Instructions for updating:
keep_dims is deprecated, use keepdims instead


In [16]:
model.summary()

____________________________________________________________________________________________________
Layer (type)                     Output Shape          Param #     Connected to                     
dense_1 (Dense)                  (None, 512)           7168        dense_input_1[0][0]              
____________________________________________________________________________________________________
dropout_1 (Dropout)              (None, 512)           0           dense_1[0][0]                    
____________________________________________________________________________________________________
prelu_1 (PReLU)                  (None, 512)           512         dropout_1[0][0]                  
____________________________________________________________________________________________________
batchnormalization_1 (BatchNorma (None, 512)           2048        prelu_1[0][0]                    
___________________________________________________________________________________________

In [22]:
# [10] Change data scale
scaler = MinMaxScaler()
train  = scaler.fit_transform(train)

scaler = MinMaxScaler()
probe  = scaler.fit_transform(probe)


In [25]:
# [11] Fit bad boi, evaluate on the holdout set
model.fit(x = train,
          y = train_y,
          batch_size = 64,
          nb_epoch = 100,
          verbose=2, 
          validation_data=(probe,probe_y) )

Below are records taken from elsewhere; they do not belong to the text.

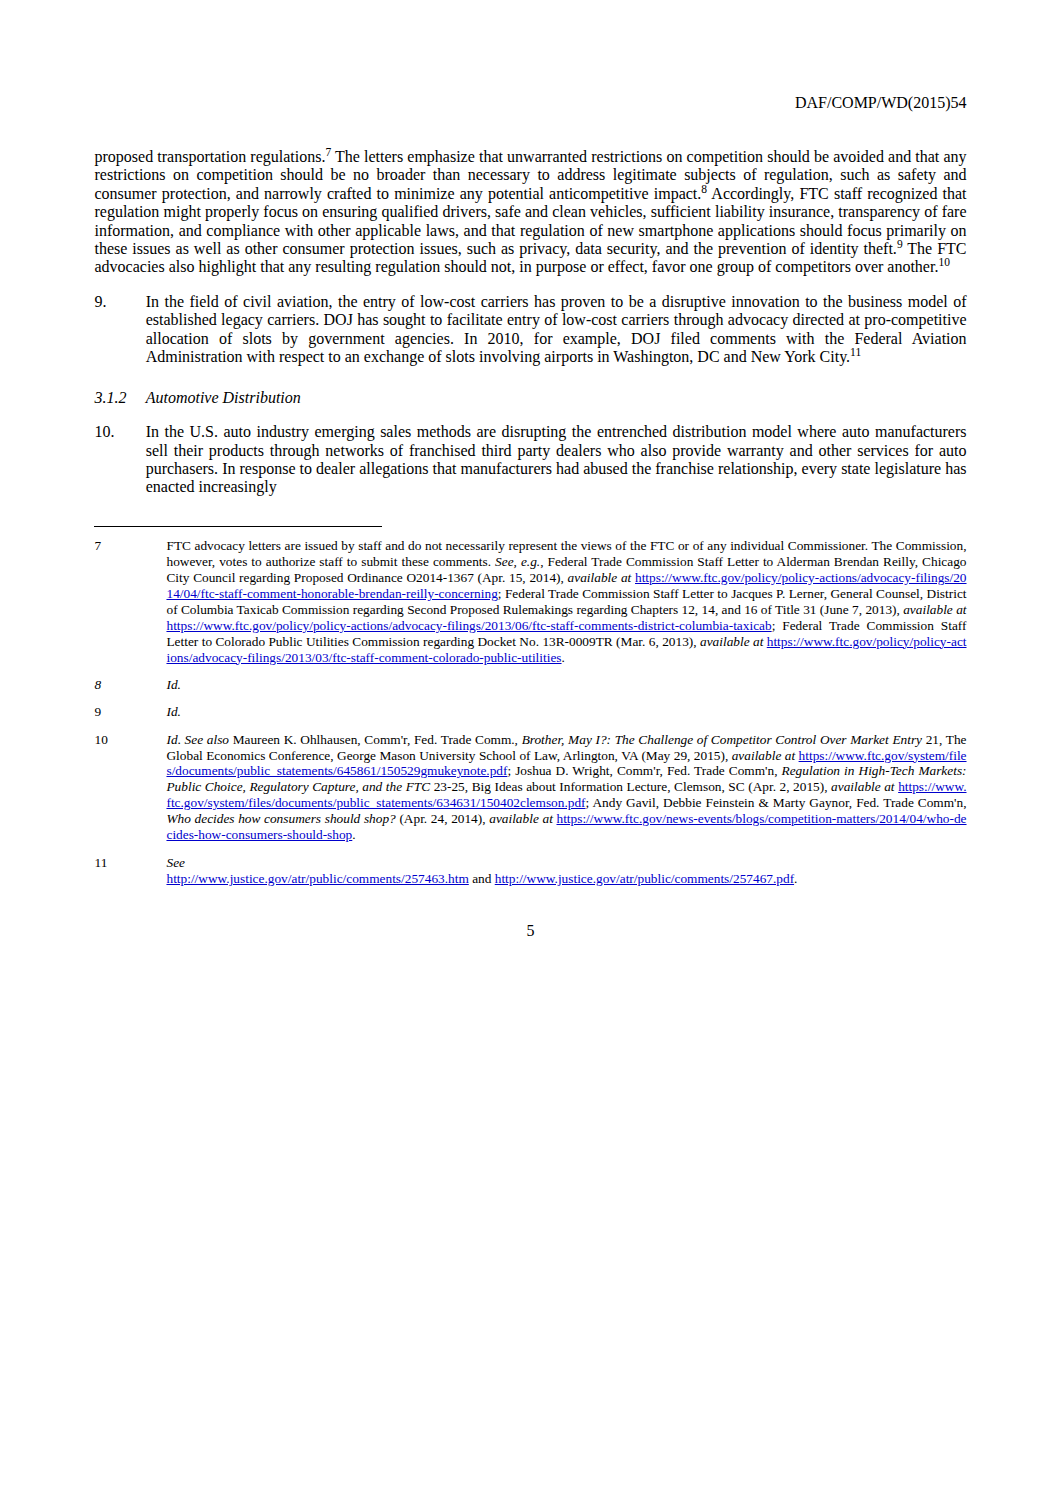DAF/COMP/WD(2015)54
proposed transportation regulations.7 The letters emphasize that unwarranted restrictions on competition should be avoided and that any restrictions on competition should be no broader than necessary to address legitimate subjects of regulation, such as safety and consumer protection, and narrowly crafted to minimize any potential anticompetitive impact.8 Accordingly, FTC staff recognized that regulation might properly focus on ensuring qualified drivers, safe and clean vehicles, sufficient liability insurance, transparency of fare information, and compliance with other applicable laws, and that regulation of new smartphone applications should focus primarily on these issues as well as other consumer protection issues, such as privacy, data security, and the prevention of identity theft.9 The FTC advocacies also highlight that any resulting regulation should not, in purpose or effect, favor one group of competitors over another.10
9.
In the field of civil aviation, the entry of low-cost carriers has proven to be a disruptive innovation to the business model of established legacy carriers. DOJ has sought to facilitate entry of low-cost carriers through advocacy directed at pro-competitive allocation of slots by government agencies. In 2010, for example, DOJ filed comments with the Federal Aviation Administration with respect to an exchange of slots involving airports in Washington, DC and New York City.11
3.1.2
Automotive Distribution
10.
In the U.S. auto industry emerging sales methods are disrupting the entrenched distribution model where auto manufacturers sell their products through networks of franchised third party dealers who also provide warranty and other services for auto purchasers. In response to dealer allegations that manufacturers had abused the franchise relationship, every state legislature has enacted increasingly
7
FTC advocacy letters are issued by staff and do not necessarily represent the views of the FTC or of any individual Commissioner. The Commission, however, votes to authorize staff to submit these comments. See, e.g., Federal Trade Commission Staff Letter to Alderman Brendan Reilly, Chicago City Council regarding Proposed Ordinance O2014-1367 (Apr. 15, 2014), available at https://www.ftc.gov/policy/policy-actions/advocacy-filings/2014/04/ftc-staff-comment-honorable-brendan-reilly-concerning; Federal Trade Commission Staff Letter to Jacques P. Lerner, General Counsel, District of Columbia Taxicab Commission regarding Second Proposed Rulemakings regarding Chapters 12, 14, and 16 of Title 31 (June 7, 2013), available at https://www.ftc.gov/policy/policy-actions/advocacy-filings/2013/06/ftc-staff-comments-district-columbia-taxicab; Federal Trade Commission Staff Letter to Colorado Public Utilities Commission regarding Docket No. 13R-0009TR (Mar. 6, 2013), available at https://www.ftc.gov/policy/policy-actions/advocacy-filings/2013/03/ftc-staff-comment-colorado-public-utilities.
8
Id.
9
Id.
10
Id. See also Maureen K. Ohlhausen, Comm'r, Fed. Trade Comm., Brother, May I?: The Challenge of Competitor Control Over Market Entry 21, The Global Economics Conference, George Mason University School of Law, Arlington, VA (May 29, 2015), available at https://www.ftc.gov/system/files/documents/public_statements/645861/150529gmukeynote.pdf; Joshua D. Wright, Comm'r, Fed. Trade Comm'n, Regulation in High-Tech Markets: Public Choice, Regulatory Capture, and the FTC 23-25, Big Ideas about Information Lecture, Clemson, SC (Apr. 2, 2015), available at https://www.ftc.gov/system/files/documents/public_statements/634631/150402clemson.pdf; Andy Gavil, Debbie Feinstein & Marty Gaynor, Fed. Trade Comm'n, Who decides how consumers should shop? (Apr. 24, 2014), available at https://www.ftc.gov/news-events/blogs/competition-matters/2014/04/who-decides-how-consumers-should-shop.
11
See
http://www.justice.gov/atr/public/comments/257463.htm and http://www.justice.gov/atr/public/comments/257467.pdf.
5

Train on 123837 samples, validate on 581903 samples
Epoch 1/100
17s - loss: 0.4957 - acc: 0.7752 - val_loss: 0.4008 - val_acc: 0.8278
Epoch 2/100
16s - loss: 0.4285 - acc: 0.8085 - val_loss: 0.3958 - val_acc: 0.8298
Epoch 3/100
15s - loss: 0.4105 - acc: 0.8173 - val_loss: 0.3939 - val_acc: 0.8309
Epoch 4/100
15s - loss: 0.4000 - acc: 0.8236 - val_loss: 0.3909 - val_acc: 0.8303
Epoch 5/100
15s - loss: 0.3941 - acc: 0.8257 - val_loss: 0.3899 - val_acc: 0.8291
Epoch 6/100
15s - loss: 0.3898 - acc: 0.8290 - val_loss: 0.3879 - val_acc: 0.8299
Epoch 7/100
15s - loss: 0.3881 - acc: 0.8280 - val_loss: 0.3873 - val_acc: 0.8291
Epoch 8/100
15s - loss: 0.3858 - acc: 0.8304 - val_loss: 0.3860 - val_acc: 0.8291
Epoch 9/100
15s - loss: 0.3832 - acc: 0.8318 - val_loss: 0.3852 - val_acc: 0.8300
Epoch 10/100
16s - loss: 0.3825 - acc: 0.8316 - val_loss: 0.3844 - val_acc: 0.8312
Epoch 11/100
15s - loss: 0.3804 - acc: 0.8319 - val_loss: 0.3837 - val_acc: 0.8310
Epoch 12/100
15s - loss: 0.3807 - acc: 0.831

15s - loss: 0.3573 - acc: 0.8422 - val_loss: 0.3727 - val_acc: 0.8347


<keras.callbacks.History at 0x7fd4f78eaf60>

## Model Evaluation & Ensembling

In [27]:
# [12] Evaluate NN in the holdout set
probe_pred = model.predict(probe)
roc_auc_score(probe_y, probe_pred)



0.8862473179273296

In [34]:
# [13] Evaluate Lgbm in the holdout set
probe_pred_lgb = lgb_model.predict(scaler.inverse_transform(probe))
roc_auc_score(probe_y, probe_pred_lgb)


0.8885450006107667

In [69]:
# [14] Nothing fancy, just a linear stacking
ensemble_probe_pred = np.add(np.multiply(probe_pred_lgb,0.96), (np.multiply(probe_pred,0.04).ravel()))
roc_auc_score(probe_y, ensemble_probe_pred)


0.8886615658398007

## Generate Final Predictions

In [71]:
# [15] Read Testing Data
test = pd.read_csv("testing_set.csv")
test.head()

Unnamed: 0,ID,var38,time_dif,month_x,month_y,numday_x,numday_y,var1,categoria
0,cli_100,36,766,8,6,4,29,0,tipo2
1,cli_100,36,766,8,6,4,29,0,tipo4
2,cli_100,36,788,8,6,26,29,0,tipo4
3,cli_100,36,788,8,6,26,29,0,tipo2
4,cli_100003,99,418,8,6,2,10,0,tipo2


In [72]:
# [16] One Hot Encode 'categoria'
test = pd.concat([test,pd.get_dummies(test['categoria'])],axis=1)
test.drop('categoria',axis=1,inplace=True)

# [17] Isolate IDs
test_id = test['ID']
test.drop('ID',axis=1,inplace=True)

In [75]:
# [18] Generate Lgb and DNN predictions
lgb_final_pred = lgb_model.predict(test)
dnn_final_pred = model.predict(scaler.transform(test))

In [76]:
# [19] Ensemble Predictions
ensemble_final_pred = np.add(np.multiply(lgb_final_pred,0.96), (np.multiply(dnn_final_pred,0.04).ravel()))

# [20] Create dataframe with IDs and export file
final_df = pd.DataFrame(ensemble_final_pred, index=test_id)
final_df.to_csv('final_pred.csv')

#### All done, thank you for the challenge.